Size a Palworld dedicated server from your player count, bases, mods, and hosting. You get a conservative RAM range, a player ceiling, restart timing, and the memory-leak signs to watch. No hosting prices and no company recommendations.
Reviewed July 12, 2026. Planning ranges, not exact figures.
Conservative starting point
RAM10 to 13 GB
Player ceiling10 players
Storage~41 GB
CPU
A modern CPU with strong single-thread performance and at least 4 cores. Palworld leans on single-thread speed more than core count.
Backups
Your plan works. Back up at least daily, and keep a few rolling copies.
Scheduled restarts
Schedule an automatic restart about every 8 to 12 hours. Small, light servers can go longer, but a daily restart is still good hygiene.
Home hosting
Looks practical. A small unmodded server like this can run on a spare PC at home if your upload speed and uptime are steady. Keep it on a wired connection.
Monitoring thresholds
Watch RAM as a trend, not a single reading. A steady climb that never plateaus is the warning sign.
Set an alert when sustained RAM use passes about 85 percent of what the server has.

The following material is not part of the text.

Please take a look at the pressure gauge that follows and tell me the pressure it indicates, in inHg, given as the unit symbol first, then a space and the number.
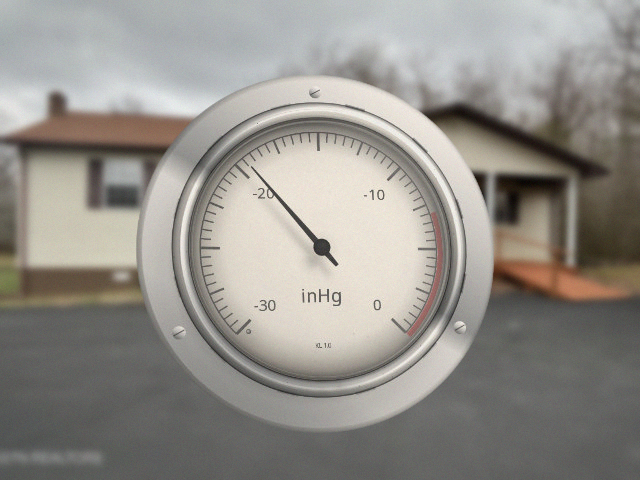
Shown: inHg -19.5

Log player count next to RAM so you can tell a busy night from a leak.
Memory leak warning signs
RAM rises steadily during uptime and never settles, even when players leave.
The climb happens with two players just like thirty, only slower.

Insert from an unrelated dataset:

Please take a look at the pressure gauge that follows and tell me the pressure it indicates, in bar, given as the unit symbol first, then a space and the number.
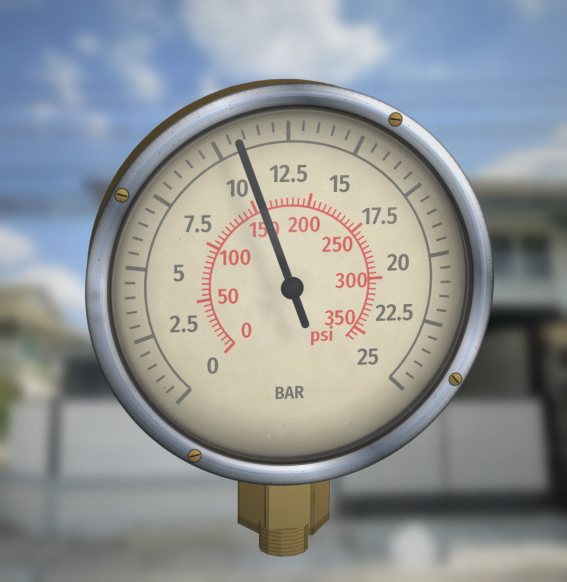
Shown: bar 10.75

The server slows or crashes after several hours, then runs fine right after a restart.
Sized for your max player count so a full house does not run out. Typical load will use less.
These are planning ranges, not an exact figure. Start at the higher end and adjust after watching real usage.
How the estimate works
Starts near 8 GB and adds roughly 1 GB for every 3 to 4 players, sized for your max count.
Adds headroom for heavy or automated bases, older worlds, and mods.
Recommends scheduled restarts because the server software has a documented memory leak.
Flags whether home hosting looks practical or whether dedicated hosting is the safer call.
Plan on about 8 GB as a base, plus roughly 1 GB for every 3 to 4 players, with more for heavy bases and mods. A 16-player server is comfortable near 12 GB, and a busy or modded 32-player server can want 24 GB or more. The calculator sizes for your max player count so a full house does not run out.
Why does my Palworld server RAM keep rising until it crashes?
The dedicated server software has a documented memory leak: RAM climbs steadily during uptime and does not settle, even when players leave, until it runs out and crashes. It happens on a small server too, just slower. The standard containment is a scheduled automatic restart, not a one-time fix.
How often should I restart a Palworld server?
A scheduled restart every 6 to 12 hours is normal, and busy, modded, or PvP servers should restart on the shorter end. Restarting clears the leaked memory before it fills. Back up before each restart on a shared world.
Can I host a Palworld server at home?
A small, light, unmodded server for a handful of friends can run on a spare PC with steady upload and uptime, ideally wired. Larger, modded, or PvP servers usually run better on always-on dedicated hosting. The calculator flags which side your setup leans toward.